The time has come. Harry Potter and The Deathly Hallows Part I will be arriving in theaters near you shortly.
There are thousands of pre-sold tickets. There are Facebook count-downs and quizzes. There is a Yule Ball in the works.
How can the Gazette contribute to these fine celebrations of Potter-mania?
By asking you, our fine readers, to submit your Harry Potter memories in the comment box below. Let’s all share our long waits in midnight lines, our Halloween (or just everyday) costumes, our I-read-it-faster-and-more times-than-you poker (you know you play), and our genuine love of Harry and his pals.
Below are some staffers’ remembrances to start us off, but send-send-send us your memories. Our comment box is faster than by owl, so you can keep them coming as you count down the hours, minutes, seconds…
Don’t be shy!
Ever since the day Harry Potter 1 came to theaters, I have routinely been accused of looking like Draco Malfoy (Tom Felton). It didn’t help matters that I enjoyed riding around on my Nimbus 2000 broomstick or that I desperately craved a real magic wand of my very own. Then, when the fan fiction started gaining popularity, I found myself enmeshed in increasingly-awkward circumstances. No need to elaborate here.
Needless to say, I try to avoid Harry Potter book and movie pre-release parties for my own safety and peace of mind. Looking like Draco hasn’t been all bad, though. I must say, when I took the Battling Against Voldemort course that Swarthmore offered a few years back, I was treated as somewhat of an authority on all matters pertaining to the Slytherin house and the Dark Arts. Ironically, however, when I recently took the Which Harry Potter house are you? quiz on Facebook, it put me in Ravenclaw. Go figure…
The first time my father took my brother and me on a trip without my mother, I fell from a horse and broke my arm. I needed surgery and while I was in the hospital my father read aloud the first Harry Potter book.
When the fourth Harry Potter book came out my entire family went to the midnight release and we bought four books. We then raced to see who could finish it first. I won.
When the fifth book came out I was in Greece with my family and we scoured Athens for an English copy. We were successful but my parents would not let my brother and I read it until the plane ride home.

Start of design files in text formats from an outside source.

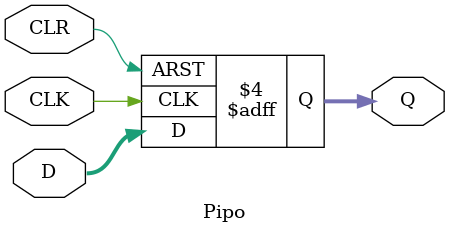
<source format=v>
module Pipo #(parameter N = 4)(
	input [N-1:0] D, 		//declare N-bit data input
	input CLK, CLR,		 //declare clock and clear inputs
	output reg [N-1:0] Q); 		//declare N-bit data output
		always @ (negedge CLK, negedge CLR) 		//detect change of clock or clear
			begin
				if (CLR==1'b0) Q <= 0; 		//register loaded with all 0’s
				else if (CLK==1'b0) Q <= D; 		//data input values loaded in register
			end
endmodule

</source>
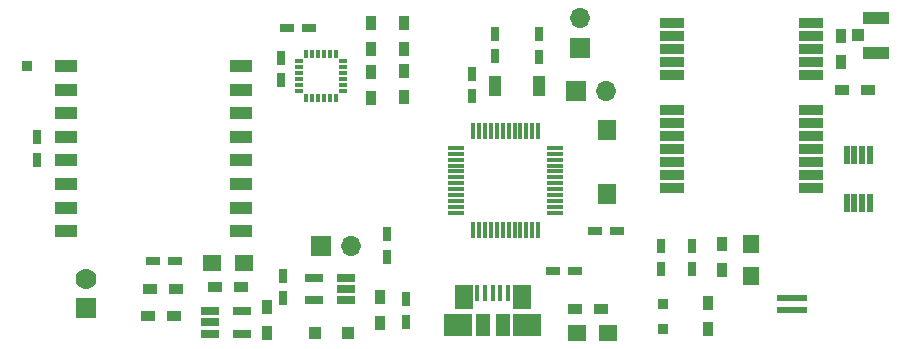
<source format=gbr>
G04 #@! TF.FileFunction,Soldermask,Top*
%FSLAX46Y46*%
G04 Gerber Fmt 4.6, Leading zero omitted, Abs format (unit mm)*
G04 Created by KiCad (PCBNEW 4.0.7) date 01/02/18 22:23:31*
%MOMM*%
%LPD*%
G01*
G04 APERTURE LIST*
%ADD10C,0.100000*%
%ADD11R,1.065240X1.015240*%
%ADD12R,2.215240X1.065240*%
%ADD13R,0.315240X1.465240*%
%ADD14R,1.465240X0.315240*%
%ADD15R,1.215240X0.765240*%
%ADD16R,2.015240X0.815240*%
%ADD17R,1.965240X1.065240*%
%ADD18R,2.515240X0.515240*%
%ADD19R,1.115240X1.115240*%
%ADD20R,1.515240X1.315240*%
%ADD21R,1.315240X1.515240*%
%ADD22R,0.915240X0.815240*%
%ADD23R,1.765240X1.765240*%
%ADD24C,1.765240*%
%ADD25R,0.465240X1.395240*%
%ADD26R,1.490240X2.115240*%
%ADD27R,2.390240X1.915240*%
%ADD28R,1.190240X1.915240*%
%ADD29R,1.615240X1.815240*%
%ADD30R,1.575240X0.665240*%
%ADD31R,0.715240X0.305240*%
%ADD32R,0.305240X0.715240*%
%ADD33R,0.472440X1.539240*%
%ADD34R,1.015240X1.815240*%
%ADD35R,0.765240X1.215240*%
%ADD36R,0.915240X1.215240*%
%ADD37R,1.215240X0.915240*%
%ADD38R,1.715240X1.715240*%
%ADD39O,1.715240X1.715240*%
%ADD40R,0.865240X0.865240*%
G04 APERTURE END LIST*
D10*
D11*
X181675000Y-97100000D03*
D12*
X183200000Y-95625000D03*
X183200000Y-98575000D03*
D13*
X154593000Y-105180000D03*
X154093000Y-105180000D03*
X153593000Y-105180000D03*
X153093000Y-105180000D03*
X152593000Y-105180000D03*
X152093000Y-105180000D03*
X151593000Y-105180000D03*
X151093000Y-105180000D03*
X150593000Y-105180000D03*
X149593000Y-105180000D03*
X149093000Y-105180000D03*
D14*
X147643000Y-106630000D03*
X147643000Y-107130000D03*
X147643000Y-107630000D03*
X147643000Y-108130000D03*
X147643000Y-108630000D03*
X147643000Y-109130000D03*
X147643000Y-109630000D03*
X147643000Y-110130000D03*
X147643000Y-110630000D03*
X147643000Y-111130000D03*
X147643000Y-111630000D03*
X147643000Y-112130000D03*
D13*
X150093000Y-105180000D03*
X149093000Y-113550000D03*
X149593000Y-113580000D03*
X150093000Y-113580000D03*
X150593000Y-113580000D03*
X151093000Y-113580000D03*
X151593000Y-113580000D03*
X152093000Y-113580000D03*
X152593000Y-113580000D03*
X153093000Y-113580000D03*
X154093000Y-113580000D03*
X154593000Y-113580000D03*
X153593000Y-113580000D03*
D14*
X156043000Y-112130000D03*
X156043000Y-111630000D03*
X156043000Y-111130000D03*
X156043000Y-110630000D03*
X156043000Y-110130000D03*
X156043000Y-109630000D03*
X156043000Y-109130000D03*
X156043000Y-108630000D03*
X156043000Y-108130000D03*
X156043000Y-107630000D03*
X156043000Y-107130000D03*
X156043000Y-106630000D03*
D15*
X157750000Y-117100000D03*
X155850000Y-117100000D03*
D16*
X177686000Y-110045000D03*
X177686000Y-108945000D03*
X177686000Y-107845000D03*
X177686000Y-106745000D03*
X177686000Y-105645000D03*
X177686000Y-104545000D03*
X177686000Y-103445000D03*
X177686000Y-100445000D03*
X177686000Y-99345000D03*
X177686000Y-98245000D03*
X177686000Y-97145000D03*
X177686000Y-96045000D03*
X165886000Y-96045000D03*
X165886000Y-97145000D03*
X165886000Y-98245000D03*
X165886000Y-99345000D03*
X165886000Y-100445000D03*
X165886000Y-103445000D03*
X165886000Y-104545000D03*
X165886000Y-105645000D03*
X165886000Y-106745000D03*
X165886000Y-107845000D03*
X165886000Y-108945000D03*
X165886000Y-110045000D03*
D17*
X114600000Y-99700000D03*
X114600000Y-101700000D03*
X114600000Y-103700000D03*
X114600000Y-105700000D03*
X114600000Y-107700000D03*
X114600000Y-109700000D03*
X114600000Y-111700000D03*
X114600000Y-113700000D03*
X129400000Y-113700000D03*
X129400000Y-111700000D03*
X129400000Y-109700000D03*
X129400000Y-107700000D03*
X129400000Y-105700000D03*
X129400000Y-103700000D03*
X129400000Y-101700000D03*
X129400000Y-99700000D03*
D18*
X176089840Y-119357500D03*
X176089840Y-120357500D03*
D19*
X135700000Y-122300000D03*
X138500000Y-122300000D03*
D20*
X129650000Y-116400000D03*
X126950000Y-116400000D03*
X160550000Y-122300000D03*
X157850000Y-122300000D03*
D21*
X172600000Y-117450000D03*
X172600000Y-114750000D03*
D22*
X165200000Y-121950000D03*
X165200000Y-119850000D03*
D23*
X116300000Y-120200000D03*
D24*
X116300000Y-117700000D03*
D25*
X149437500Y-118940000D03*
X150087500Y-118940000D03*
X150737500Y-118940000D03*
X151387500Y-118940000D03*
X152037500Y-118940000D03*
D26*
X148275000Y-119300000D03*
X153200000Y-119300000D03*
D27*
X147827500Y-121600000D03*
X153647500Y-121600000D03*
D28*
X149897500Y-121600000D03*
X151577500Y-121600000D03*
D29*
X160443440Y-105100000D03*
X160443440Y-110500000D03*
D30*
X138350000Y-119550000D03*
X138350000Y-118600000D03*
X138350000Y-117650000D03*
X135650000Y-117650000D03*
X135650000Y-119550000D03*
X126850000Y-120450000D03*
X126850000Y-121400000D03*
X126850000Y-122350000D03*
X129550000Y-122350000D03*
X129550000Y-120450000D03*
D31*
X138063680Y-99291800D03*
X138063680Y-99791800D03*
X138063680Y-100291800D03*
X138063680Y-100791800D03*
X138063680Y-101291800D03*
X138063680Y-101791800D03*
D32*
X137438680Y-102416800D03*
X136938680Y-102416800D03*
X136438680Y-102416800D03*
X135938680Y-102416800D03*
X135438680Y-102416800D03*
X134938680Y-102416800D03*
D31*
X134313680Y-101791800D03*
X134313680Y-101291800D03*
X134313680Y-100791800D03*
X134313680Y-100291800D03*
X134313680Y-99791800D03*
X134313680Y-99291800D03*
D32*
X134938680Y-98666800D03*
X135438680Y-98666800D03*
X135938680Y-98666800D03*
X136438680Y-98666800D03*
X136938680Y-98666800D03*
X137438680Y-98666800D03*
D33*
X182653200Y-107221000D03*
X182018200Y-107221000D03*
X181357800Y-107221000D03*
X180722800Y-107221000D03*
X180722800Y-111285000D03*
X181357800Y-111285000D03*
X182018200Y-111285000D03*
X182653200Y-111285000D03*
D34*
X150933360Y-101394240D03*
X154683360Y-101394240D03*
D35*
X143400000Y-121350000D03*
X143400000Y-119450000D03*
X141800000Y-115850000D03*
X141800000Y-113950000D03*
X133000000Y-119350000D03*
X133000000Y-117450000D03*
D15*
X123850000Y-116200000D03*
X121950000Y-116200000D03*
D35*
X112200000Y-107650000D03*
X112200000Y-105750000D03*
X148952480Y-102283280D03*
X148952480Y-100383280D03*
X154703040Y-98930480D03*
X154703040Y-97030480D03*
X150943840Y-98889840D03*
X150943840Y-96989840D03*
D15*
X159400000Y-113700000D03*
X161300000Y-113700000D03*
X133313360Y-96442240D03*
X135213360Y-96442240D03*
D35*
X132800000Y-100900000D03*
X132800000Y-99000000D03*
X167600000Y-114950000D03*
X167600000Y-116850000D03*
X165000000Y-114950000D03*
X165000000Y-116850000D03*
D36*
X180200000Y-99400000D03*
X180200000Y-97200000D03*
X131600000Y-120100000D03*
X131600000Y-122300000D03*
X141200000Y-121500000D03*
X141200000Y-119300000D03*
D37*
X129400000Y-118400000D03*
X127200000Y-118400000D03*
X123900000Y-118600000D03*
X121700000Y-118600000D03*
X121600000Y-120900000D03*
X123800000Y-120900000D03*
X159900000Y-120300000D03*
X157700000Y-120300000D03*
D36*
X140400000Y-100193640D03*
X140400000Y-102393640D03*
X140400000Y-96100000D03*
X140400000Y-98300000D03*
X143200000Y-100100000D03*
X143200000Y-102300000D03*
X143200000Y-96100000D03*
X143200000Y-98300000D03*
X170200000Y-117000000D03*
X170200000Y-114800000D03*
D37*
X180300000Y-101700000D03*
X182500000Y-101700000D03*
D36*
X169000000Y-122000000D03*
X169000000Y-119800000D03*
D38*
X157800000Y-101800000D03*
D39*
X160340000Y-101800000D03*
D38*
X158100000Y-98200000D03*
D39*
X158100000Y-95660000D03*
D38*
X136200000Y-114900000D03*
D39*
X138740000Y-114900000D03*
D40*
X111300000Y-99700000D03*
M02*

</source>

Going to embrace my full Harry Potter nerdiness here and go ahead and say that I waited for my Hogwarts acceptance to come with as much excitement and anxiety as I had when waiting to hear from Swarthmore.
I lived in denial for a while, thinking there had been a mistake and I would be getting that letter any day now (I’m like fifteen at this point ?). But alas, I think I am Muggle. What a shame, I totally would have fit right in to Hogwarts. Internet quizzes say I’d be in Ravenclaw: it’s the closest I’ll ever get to the Sorting Hat…
I grew up with Harry Potter. I was 11 when he got his first letters from Hogwarts, I was 14 when he was entered in the Tri-Wizard tournament, and I had just finished high school when the 7th book came out. That’s something you younguns from 2012 and below CAN’T claim. So, forgive me for this embarrassing story:
Right after I INHALED the first book, I wrote myself a letter. From Hogwarts. Accepting myself. To Hogwarts.
I copied it word for word from the book, substituting my name for Harry’s and “small room I still share with my sisters” for “cupboard under the stairs”. It was written in green gel pen (remember them?!) on coffee-aged “parchment” in my best stilted cursive.
I found it a few years ago tucked away in an old diary, addressed and still in its original envelope. It made me smile and then wonder if my escapist tendencies as a 5th grader were a little much.
I went to the Harry Potter 7 book premiere with my friends at a nearby Borders. Before going there, my friends decided to dress me up as Ginny (I am a ginger so this works out pretty well). We went to the premiere, and as we were waiting for midnight, we noticed that there were Borders employees dressed up as Harry Potter characters going around and entertaining the crowd.
Before I knew it, people started approaching me, asking to have their picture taken with “Ginny.” My friends thought this was hilarious, and went along with everything. I had to pose with multiple people as the token ginger, and now my friends have great blackmail pictures. Oh, and they tricked me into eating a vomit flavored Berti Botts Every Flavored Bean.